Empty And Full - Chapter 6 - SUN TZU The Art Of War (How To Win CEO)

The Battlefield - the warrior shapes his victory from the dynamics of the enemy.

We've covered,  the making of plans, which is about calculations, and waging of war, which is about the cost of war. The strategic offensive is to attack the strategy of the other person, the other country, the other business. So know your enemy and know yourself. Victory is certain. We've covered forms and dispositions, which are about invincibility and or invulnerability.  And we've covered potential energy, which is the Falcon swooping in perfect timing,  breaking the back of its prey, which we haven't seen a lot of in this war. Have we?

 Now we've got Empty And Full, which is the battlefield?   about 36 / 37 verses I think so strap in. But it's very useful.

Master Sun said, managing many is the same as managing few. It's a question of division.

Empty and Full. Master Sun said:

First on the battlefield waits for the enemy, fresh.  Last on the battlefield charges into the fray exhausted. The skillful warrior stirs and is not stirred. He lures his enemy into coming or obstructs him from coming.

Exhaust a fresh enemy, starve a - enemy, unsettle a settled enemy, appear at the place to which he must hasten.  Hasten to the place where he least expects you.

March hundreds of miles without tiring by traveling where no enemy is. Be sure of victory by attacking the undefended.  Be sure of defense by defending the unattacked. The skill for warrior attacks so that the enemy cannot defend. He defends so that the enemy cannot attack. Oh, subtlety of subtleties without form a mystery of mysteries without sound.

He is master of his enemy's fate. He advances irresistibly attacking emptiness. He retreats eluding pursuits too swift to be overtaken.  If I wish to engage, then the enemy for all his high ramparts and deep moats, cannot avoid the engagement.

I attacked that, which He is obliged to rescue.

If I do not wish to engage, I can hold my ground with nothing more than a line drawn around it. The enemy cannot engage me in combat. I distract him in a different direction.

His form is visible but I am formless. I am concentrated. He is divided. I am concentrated into one. He is divided into 10. I am 10 to his one; many against his few.  

Attack few with many on my opponent will be weak.

The place I intend to attack must not be known. If it is unknown, the enemy will have to reinforce many places, but I shall attack few.
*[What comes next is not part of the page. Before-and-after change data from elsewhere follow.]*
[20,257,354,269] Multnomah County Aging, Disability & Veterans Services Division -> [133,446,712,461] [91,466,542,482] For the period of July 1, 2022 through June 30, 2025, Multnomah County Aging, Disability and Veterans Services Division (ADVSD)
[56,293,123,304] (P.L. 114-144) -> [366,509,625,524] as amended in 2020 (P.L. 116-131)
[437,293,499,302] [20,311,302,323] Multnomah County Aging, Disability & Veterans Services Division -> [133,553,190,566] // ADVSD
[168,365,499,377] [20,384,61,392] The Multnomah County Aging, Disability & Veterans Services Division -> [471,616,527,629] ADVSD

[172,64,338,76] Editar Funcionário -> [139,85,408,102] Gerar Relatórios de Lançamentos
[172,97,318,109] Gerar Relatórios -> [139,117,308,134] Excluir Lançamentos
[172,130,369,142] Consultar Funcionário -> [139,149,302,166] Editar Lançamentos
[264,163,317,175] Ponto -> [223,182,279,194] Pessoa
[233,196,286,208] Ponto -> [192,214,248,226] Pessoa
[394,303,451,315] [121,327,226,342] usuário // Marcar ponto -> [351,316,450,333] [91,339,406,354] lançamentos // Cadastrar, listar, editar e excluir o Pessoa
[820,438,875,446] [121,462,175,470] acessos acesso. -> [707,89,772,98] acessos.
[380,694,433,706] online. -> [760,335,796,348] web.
By reinforcing his Vanguard, he weakens his rear; by reinforcing his rear, he weakens his vanguard. By reinforcing his right flank, he weakens his left; by reinforcing his left, he weakens his right. By reinforcing every part, he weakens every part.

Weakness stems from preparing against attack. Strength stems from obliging the enemy to prepare against an attack.

If we know the place and the day of the battle, then we can engage even after a march of hundreds of miles.

But if neither day, no place is known, then left cannot help right, right cannot help left, Vanguard cannot help rear, rear cannot help Vanguard. It is still worse if the troops are separated by a dozen miles or even by a mile or two.

According to my assessment, the troops of Yue are many, but that will avail them little in the struggle. So I say victory is still possible.

The enemy may be many, but we can prevent an engagement.  

Scrutinise him and know the flaws in his plans.  Rouse him, discover the springs of his actions,

Make his form visible, discover his grounds of death and life.

Probe him,  know his strengths and weaknesses.

The highest skill in forming dispositions is to be without form; formlessness is proof against the prying eyes of the subtlest spy and the machinations of the wisest brain.

Exploit the enemy's dispositions to attain victory; this the common man cannot know. He understands the forms, the dispositions of my victory, but not how I created the forms of victory.

Victorious campaigns are unrepeatable. They take form in response to the infinite varieties of circumstance.

Military dispositions, take form like water. Water shuns, the high and Hastens to the low. War shuns the strong and attacks the weak.

Walter shapes its current from the lie of the land. The warrior shapes his victory from the dynamic of the enemy.

War has no constant dynamic, water has no constant form.

Supreme military skill lies in deriving victory from the changing circumstances of the enemy.

Among the Five Elements there is no one constant supremacy. The four seasons have no fixed station. There are long days and short the moon waxes and wanes.